Siemens Westinghouse is also developing a water recovery technology, called WETEX (Water Extraction from Turbine Exhaust). As reported in the November 2003 issue of Power Engineering, this technology aims to use a liquid desiccant to remove water vapor from combustion flue gases. “We have just completed an 18-month research program that included a pilot scale test of a WETEX system that extracted water from representative flue gases for both combined-cycle plants and coal plants,” said Phil Deen, thermal cycle engineering manager with Siemens Westinghouse. “Based on the better than expected results, we are confident that WETEX, when used in conjunction with dry cooling/heat sink technologies, will be fully capable of producing enough water to cover all of a plant’s cycle make-up needs.” The estimated cost to produce water of reverse osmosis quality is $10 to $15 per thousand gallons, which includes amortized capital costs, plant performance impacts and O&M costs.
Siemens Westinghouse and the Energy and Enviornmental Research Center at the University of North Dakota have partnered in this development and are currently preparing for the second R&D phase, which will include refined parametric testing on a pilot scale level.

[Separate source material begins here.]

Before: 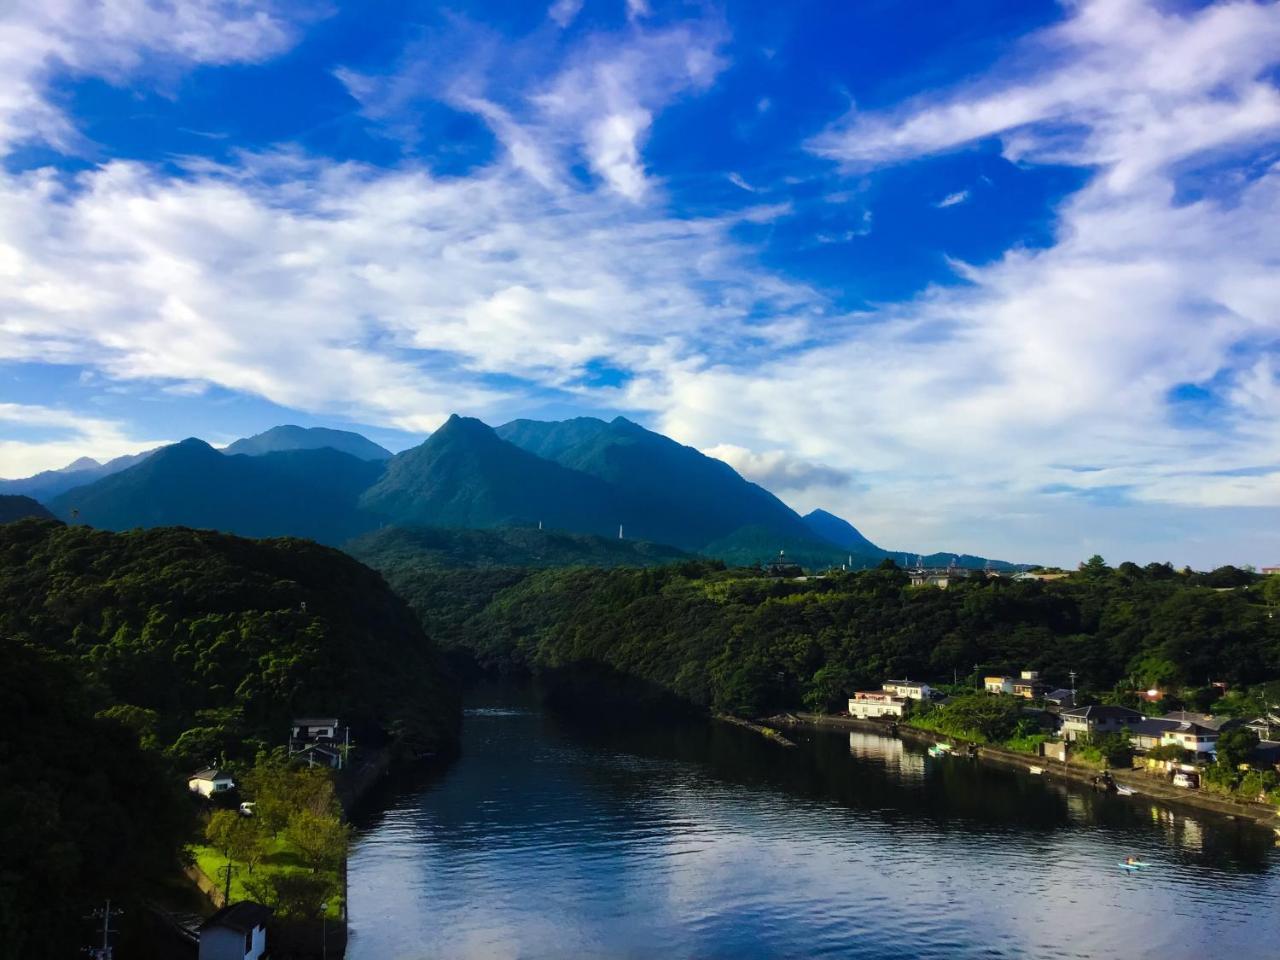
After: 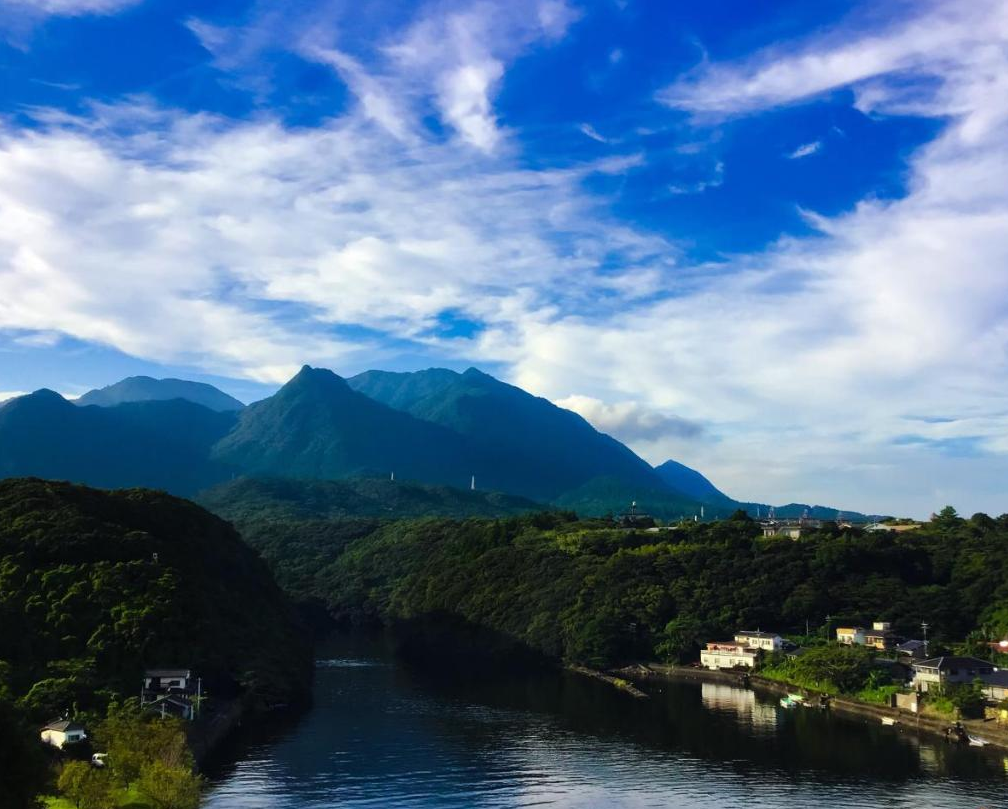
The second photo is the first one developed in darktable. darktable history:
crop: left 11.607%, top 5.117%, right 9.573%, bottom 10.565%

Once the initial parametric testing is conducted and the results evaluated, the pilot scale system will be modified for efficiency and operational improvements and subsequently will be used in a long-term operation study. The long-term operational study will provide the technical foundation for a proposed third phase of testing in a scaled commercial application. Siemens Westinghouse is currently qualifying potential industrial partners for participation in this commercial demonstration phase.
Niagara Blower also offers an alternative to air-cooled technology. Its Wet Surface Air Cooler (WSAC) has been used successfully at simple-cycle and combined-cycle plants, coal gasification facilities and bio-fuel plants for various applications: water cooling, wastewater cooling, aux loop cooling, vacuum steam condensing, boiler blowdown cooling, gas turbine inlet air cooling and vapor condensing.
In a WSAC, the fluid/vapor to be cooled or condensed flows through tube bundles as part of a closed-loop system, and heat is rejected by means of latent (evaporative) heat transfer. A significant advantage is that makeup water can come from alternate sources such as open tower blowdown, reverse osmosis discharge, condensate, produced water, pond water, gray water or sewage effluent, according to Peter Demakos, president of Niagara Blower. Additionally, because the water is only used to wet the exterior of the tube surface, higher cycles of concentration can be achieved.
In a water conservation scenario implemented at a 525 MW combined-cycle plant in the Southeast, the WSAC is being used to cool the aux loop while using existing tower blowdown as makeup. If the plant operates 5,000 hours over the course of a given year, this configuration will save 35 to 40 million gallons/yr compared to a conventional cooling tower configuration.
For water-limited applications, when not enough water is available to use evaporative cooling for the entire load, a hybrid unit incorporating a dry (finned section) and a wet section can be used. The wet-surface air cooler can be designed to operate either wet or dry, further reducing the need for makeup water. Compared to a dry air-cooled condenser system, the WSAC offers lower installed and maintenance costs, smaller footprint (about 70 percent less ground space), lower parasitic energy use (about 60 percent less), and lower fluid outlet temperatures (as low as 95 F at 110 F ambient).